Little precedent exists for measuring veterans’ success in college, said Mr. Coy, of the VA. For the seven decades that military veterans have used different versions of the GI Bill to attend college, the federal government has never tracked their graduation rates. Even for the largest cohort of veterans ever to use the federal program—the several million veterans of World War II who went to college or vocational school on the Servicemen’s Readjustment Act of 1944, as the groundbreaking law is formally known—no reliable graduation rates exist, he said.
A Study of Performance
For the latest generation of student veterans, at least, that is about to change. In April, President Obama signed an executive order directing the VA, the Department of Defense, and the Department of Education to start tracking graduation rates of veterans using the Post-9/11 GI Bill.
The VA is now gathering that information, Mr. Coy said. But he could not say how soon the data would be available. So far, the only graduation rates the agency will reveal are from institutions that have voluntarily reported such figures. Those statistics show that more than 62,000 veterans using the Post-9/11 GI Bill have graduated from about 2,000 institutions, Mr. Coy said. But, he added, those numbers are “practically meaningless” because they reflect only a fraction of the 6,000 institutions nationally where veterans have enrolled on the GI Bill since the program took effect, in 2009.
Mr. Dakduk, of Student Veterans of America, said the absence of comprehensive hard data has fueled speculation about how veterans fare in college. He thinks some of that guesswork is flawed. In July, NBCnews.com published a controversial report stating that 88 percent of veterans drop out of college within the first year of enrolling and only 3 percent graduate. That report, which went viral among veterans, cited data from a work-force-development council in Colorado that many officials and advocates have since questioned. Mr. Dakduk called the 88-percent dropout rate “preposterous.”
Last year Operation College Promise and the Pat Tillman Foundation published a pilot study of veterans’ academic performance at seven institutions with large veteran populations.
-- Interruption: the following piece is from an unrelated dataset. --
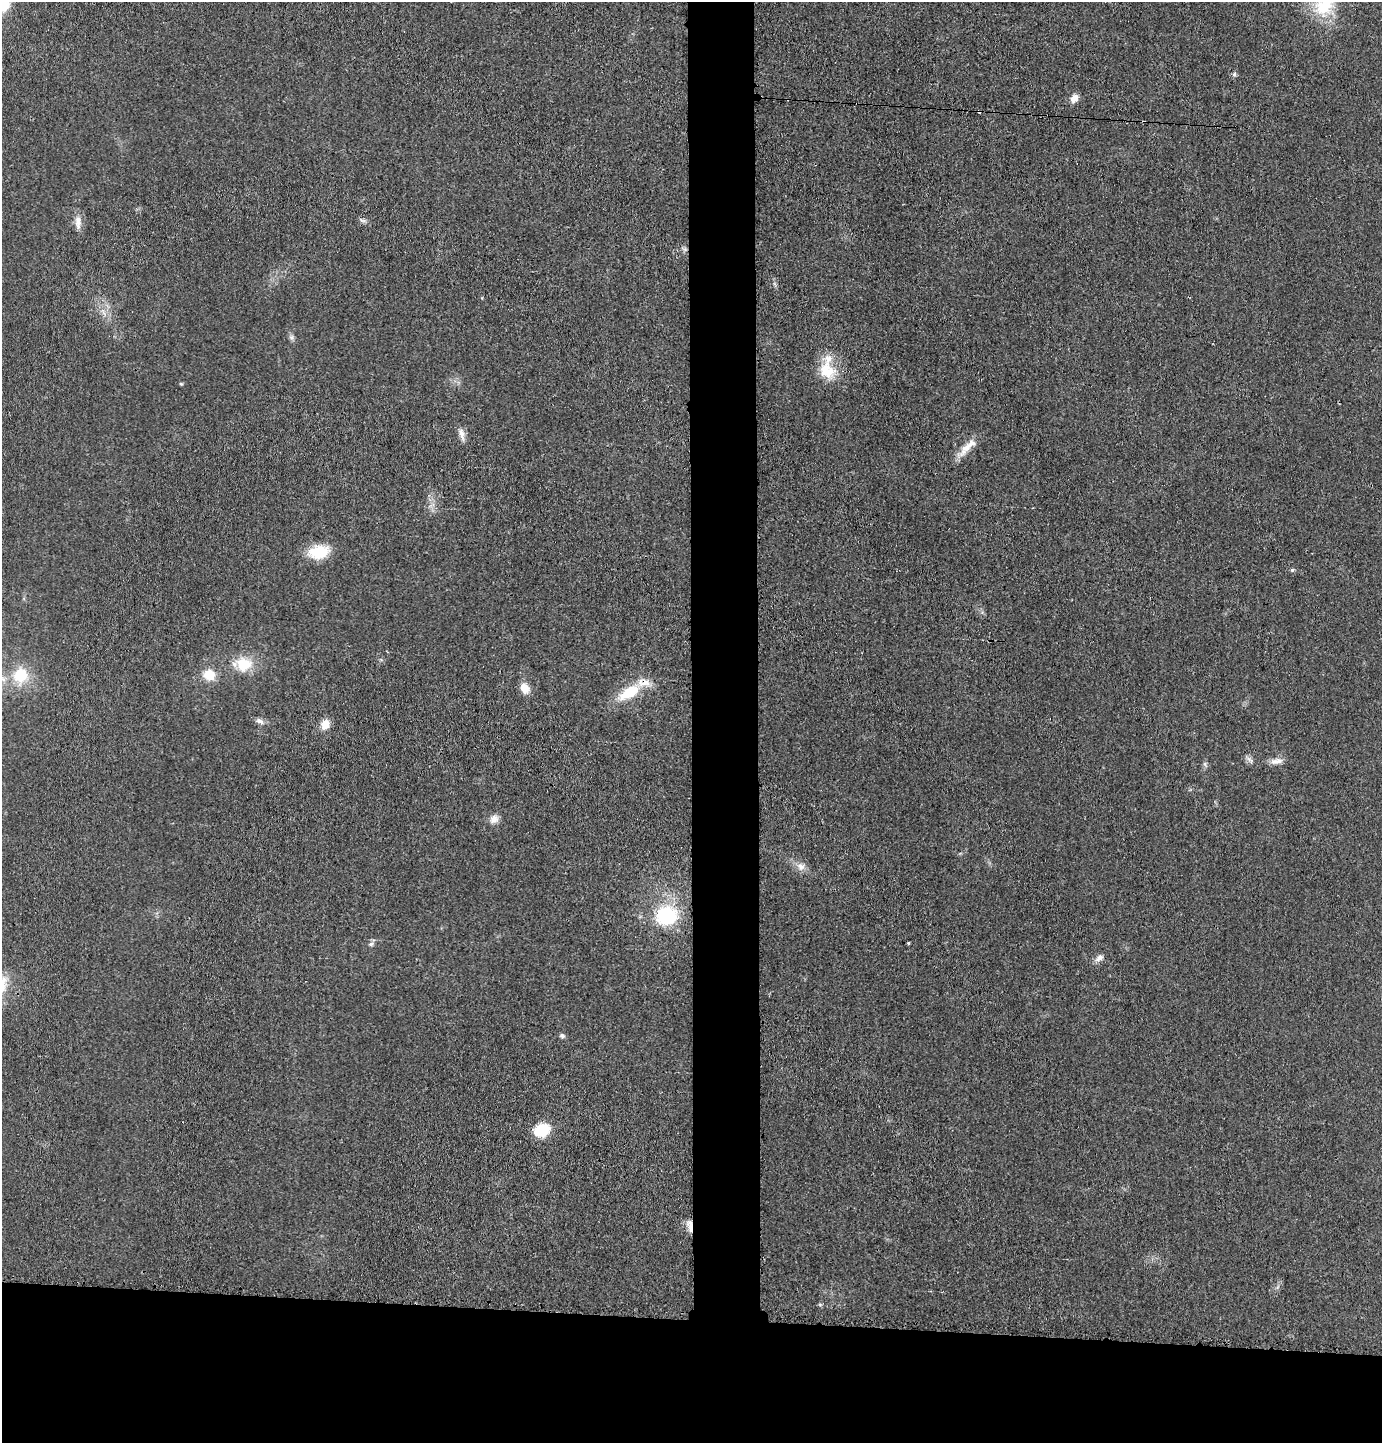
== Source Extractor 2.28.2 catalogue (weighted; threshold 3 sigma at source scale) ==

The initial findings showed that veterans tend to outperform their nonveteran peers. They also had higher retention rates than did nonveteran students. The study is being expanded this year. But broader patterns on the retention of veterans have been elusive: Early results from a recent survey of 275 institutions found that more than two-thirds do not track retention or completion rates for their undergraduate veterans.
A new metric for gauging veterans’ success in college would be an improvement over existing college-completion measurements, which include only first-time, full-time students, Mr. Dakduk and others said. Veterans who begin their college education part time—while still on active duty, for instance—would not be captured in the current statistics.
Mr. Dakduk said Student Veterans of America was trying to broker a partnership between the VA and the National Student Clearinghouse to track graduation rates of veterans.
“We want to know,” Mr. Dakduk said, “what the return on investment of the Post-9/11 GI Bill is.”